Зрительные воспоминания вернулись к нему вместе с жизненным опытом, профессиональными навыками навигатора и специалиста по большеходам. Правда, корабли изменились не меньше, чем планетные машины, и он казался себе чем-то вроде моряка парусного флота в эпоху океанских пассажирских гигантов. Эти пробелы было несложно заполнить. Устаревшие сведения он заменял новыми. Однако все ощутимее становилась самая тяжелая и, может быть, невозвратимая потеря. Он не мог воскресить в себе никаких имен, фамилий, включая и свою. Удивительно, но память его как бы разделилась надвое. То, что он когда-то пережил, вернулось поблекшим, хотя и точным в мелочах, — так детские игрушки, найденные в кладовке родительского дома много лет спустя, пробуждают в памяти не только зрительные образы, но и эмоциональную атмосферу.
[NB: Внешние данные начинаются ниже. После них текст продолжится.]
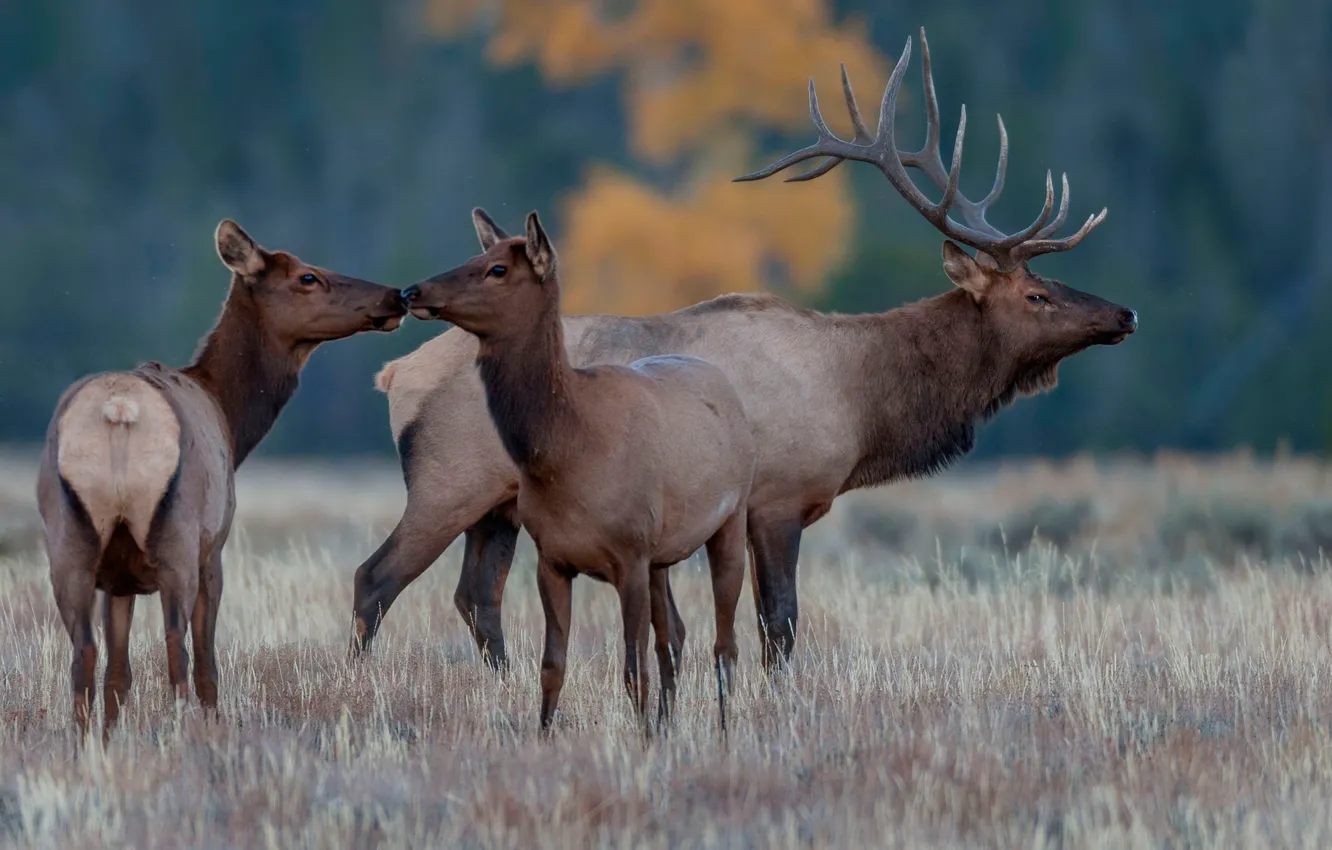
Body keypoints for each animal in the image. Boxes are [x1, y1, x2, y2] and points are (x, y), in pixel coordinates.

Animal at [36, 219, 407, 739]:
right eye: (307, 276)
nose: (397, 296)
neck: (232, 420)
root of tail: (119, 411)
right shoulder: (214, 550)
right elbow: (206, 663)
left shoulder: (119, 578)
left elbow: (118, 671)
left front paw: (111, 737)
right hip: (179, 535)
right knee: (178, 650)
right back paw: (182, 735)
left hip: (68, 538)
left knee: (84, 652)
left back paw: (85, 740)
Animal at [351, 27, 1137, 675]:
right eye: (1035, 295)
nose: (1125, 312)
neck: (860, 401)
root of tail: (392, 374)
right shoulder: (777, 500)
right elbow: (779, 627)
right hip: (447, 482)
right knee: (375, 579)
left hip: (501, 505)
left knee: (475, 597)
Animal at [398, 210, 755, 732]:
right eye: (476, 254)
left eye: (498, 269)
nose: (412, 291)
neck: (569, 455)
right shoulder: (552, 558)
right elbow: (552, 666)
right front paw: (547, 736)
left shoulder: (630, 553)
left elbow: (632, 668)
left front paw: (642, 740)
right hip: (663, 554)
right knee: (674, 635)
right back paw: (669, 723)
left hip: (731, 517)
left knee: (723, 644)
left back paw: (723, 732)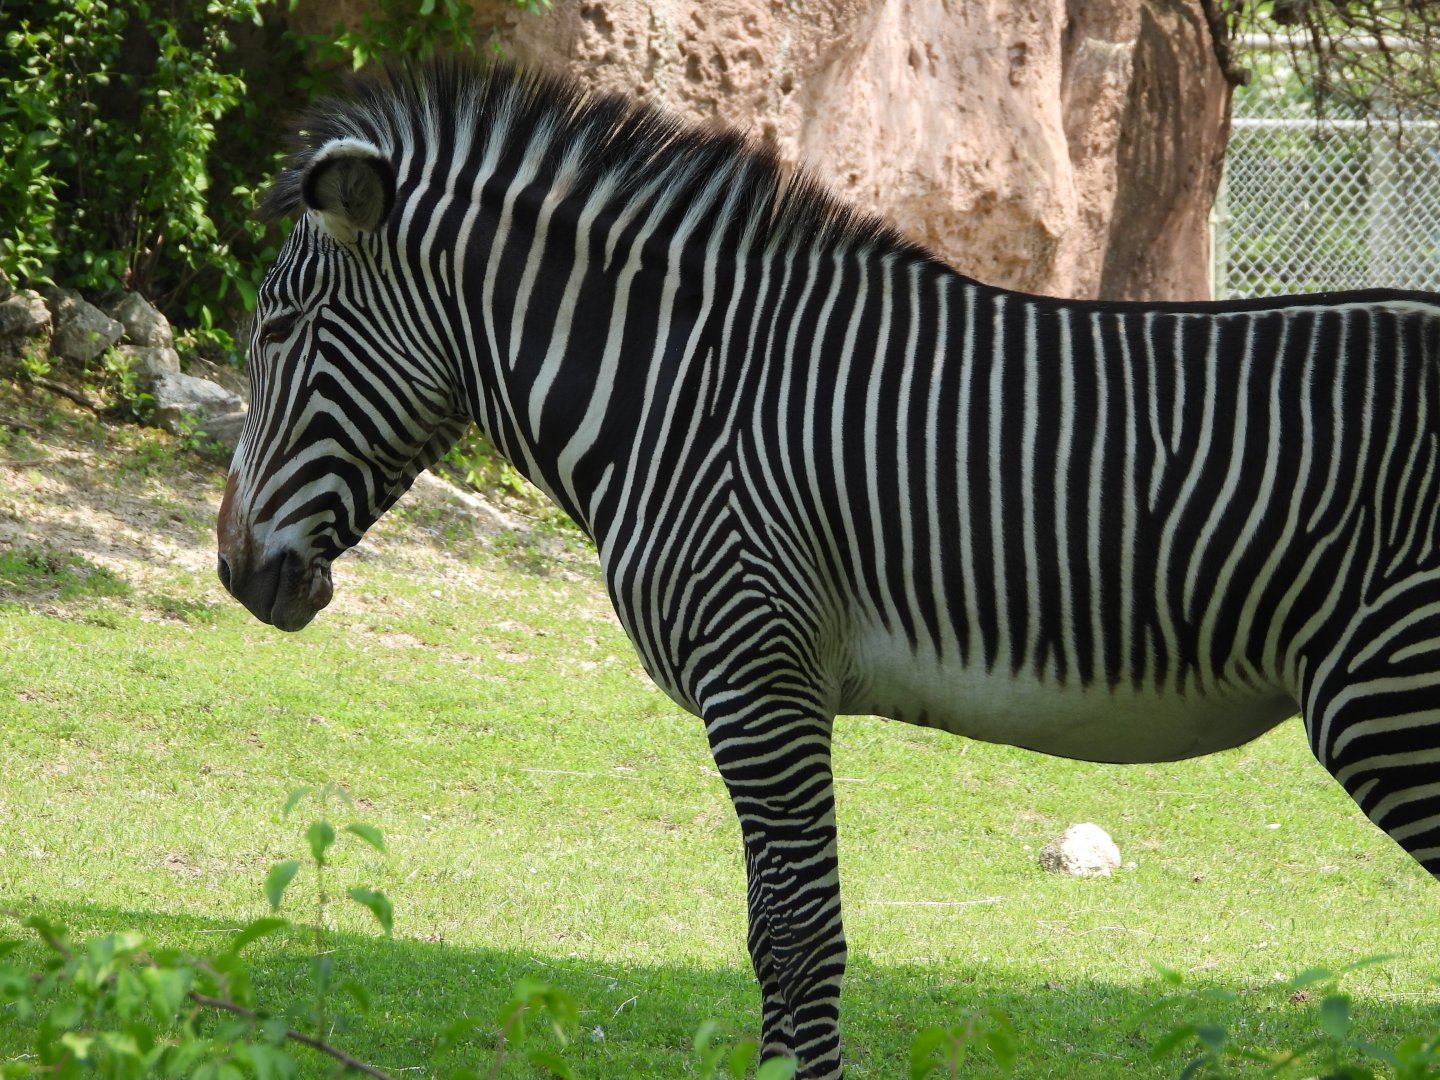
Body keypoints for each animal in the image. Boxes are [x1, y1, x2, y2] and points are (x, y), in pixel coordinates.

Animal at [216, 58, 1440, 1078]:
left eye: (274, 332)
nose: (233, 572)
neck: (684, 394)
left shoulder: (758, 674)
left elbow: (797, 937)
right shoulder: (771, 683)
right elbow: (780, 933)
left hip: (1388, 699)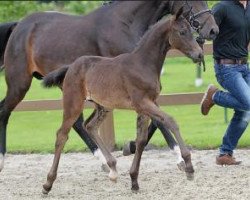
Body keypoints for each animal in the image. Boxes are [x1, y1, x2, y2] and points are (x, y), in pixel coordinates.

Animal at [0, 0, 219, 172]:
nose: (213, 30)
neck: (126, 23)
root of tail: (18, 26)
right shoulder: (135, 91)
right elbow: (159, 121)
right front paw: (180, 158)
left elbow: (155, 120)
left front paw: (132, 146)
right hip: (20, 84)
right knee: (5, 111)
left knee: (77, 123)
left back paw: (103, 162)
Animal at [42, 7, 203, 192]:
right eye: (182, 32)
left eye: (192, 30)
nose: (199, 54)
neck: (142, 64)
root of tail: (71, 66)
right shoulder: (143, 102)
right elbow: (170, 121)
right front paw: (189, 167)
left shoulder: (146, 106)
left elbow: (141, 140)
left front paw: (134, 180)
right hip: (73, 103)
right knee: (62, 134)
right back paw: (48, 183)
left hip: (103, 106)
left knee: (90, 126)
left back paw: (112, 169)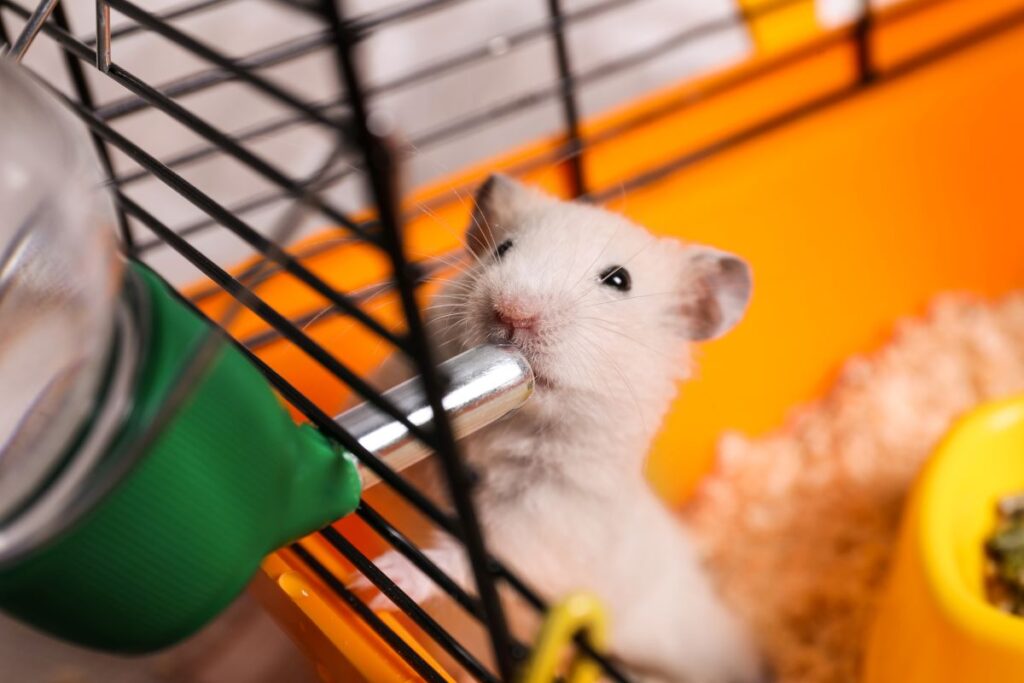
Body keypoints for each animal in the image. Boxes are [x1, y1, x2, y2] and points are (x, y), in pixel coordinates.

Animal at [357, 175, 763, 683]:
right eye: (503, 248)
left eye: (619, 280)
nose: (512, 312)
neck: (514, 421)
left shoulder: (546, 522)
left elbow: (476, 559)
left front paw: (376, 582)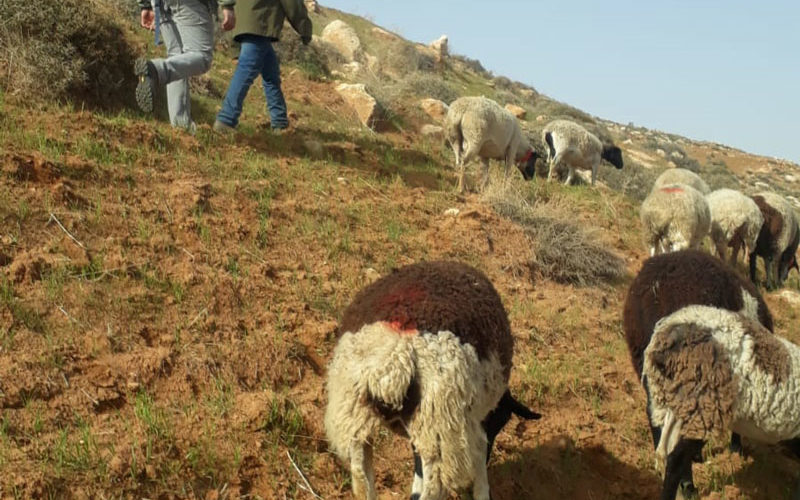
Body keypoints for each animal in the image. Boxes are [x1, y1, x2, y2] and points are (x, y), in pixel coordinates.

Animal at [324, 262, 536, 500]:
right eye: (500, 422)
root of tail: (395, 354)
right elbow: (480, 452)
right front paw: (482, 490)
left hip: (354, 415)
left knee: (362, 478)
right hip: (438, 421)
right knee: (433, 487)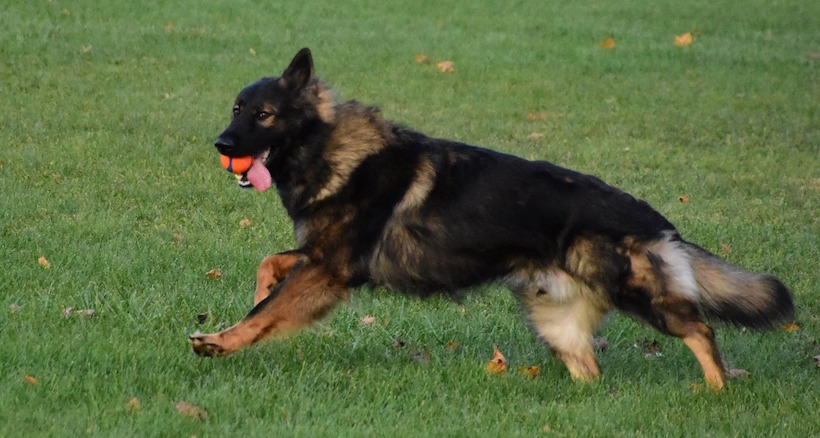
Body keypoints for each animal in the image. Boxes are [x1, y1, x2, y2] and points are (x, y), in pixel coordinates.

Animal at [192, 48, 796, 390]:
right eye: (235, 109)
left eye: (264, 114)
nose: (220, 145)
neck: (330, 149)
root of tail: (657, 220)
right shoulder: (320, 256)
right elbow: (269, 265)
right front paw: (254, 295)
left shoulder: (329, 269)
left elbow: (269, 311)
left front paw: (222, 340)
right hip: (556, 321)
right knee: (591, 371)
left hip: (640, 294)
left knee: (701, 328)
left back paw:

Однажды в лаборатории физиков запах испаряющейся в дистилляторе жидкости, защекотав в носу, моментально вызвал больше чем образ — ощущение присутствия на случайном космодроме, когда светлой ночью, стоя под горячими еще воронками дюз, под дном своей ракеты, которую он спас, он ощущал такой же запах отдающего азотом дыма и счастье, которого тогда не сознавал, а сейчас, при воспоминании, ощутил. Он не сказал об этом доктору Герберту, хотя нужно было бы. Ему следовало немедля, прийти с любым неожиданным воспоминанием, так как в них проявляются погребенные зоны памяти и их нужно стимулировать — не для психотерапии, а для восстановления стершихся связей в мозгу; их надо раскрывать и все больше становиться самим собой. Совет был разумным, профессиональным, себя он тоже считал мыслящим разумно, но воспоминание от врача скрыл. Молчаливость, несомненно, была одной из основных его черт. Он никогда не был склонен к излияниям, да еще на такие интимные темы. Кроме того, он пообещал себе, что если найдет себя, то не нюхом, подобно собаке. Мысль показалась ему глупой. Он не считал, что понимает больше врачей, но тем не менее не передумал.
Герберт быстро заметил его сдержанность. Врач поручился, что беседы с Мемнором не записываются и что он сам, если захочет, может стереть из памяти педагога содержание любого разговора. Так он и поступал. От машины у него не было тайн. Она помогала ему воссоздать массу воспоминаний, но без имен и фамилий людей — и его собственной. Наконец он впрямую спросил об этом своего собеседника.
Тот несколько минут молчал. Возвращение памяти, именовавшееся тренингом, проходило в каюте, обставленной довольно странно. В ней стояла антикварная мебель, годная для музея: несколько изящных, почти что дворцовых креслиц с позолотой и гнутыми ножками. Стены украшали картины старых голландцев — его любимые, которые он вспомнил и которые словно явились помочь ему. Картины не раз менялись, а полотна, висящие в резных рамах, вовсе не были полотнами, хотя превосходно воспроизводили ткань и мазки масляных красок. Мемнор объяснил ему, как делаются эти временные копии. Сам машинный преподаватель был незаметен, то есть его никто не прятал, он был подсистемой Эскулапа, выделенной для этих бесед, и в каюте не было его образного воплощения, способного испортить настроение ученика, а чтобы не приходилось разговаривать с пустотой или микрофоном на стене, там стоял бюст Сократа, знакомый по детским книгам о греческой мифологии. А может быть, о философии. Бюст с его лохматой головой казался каменным, хотя иногда в дискуссиях у него появлялась мимика. Ученику это не очень нравилось: отдавало дурным вкусом. Он не мог придумать, чем заменить бюст, и не хотел ни с чем обращаться к Герберту. Он приучил себя к этому облику и, только пробуя выяснить что-то, его глубоко затрагивающее, расхаживал перед наставником, не глядя на него, как бы разговаривая сам с собой. Сейчас поддельный Сократ, казалось, был в сомнении, словно решая слишком трудную задачу.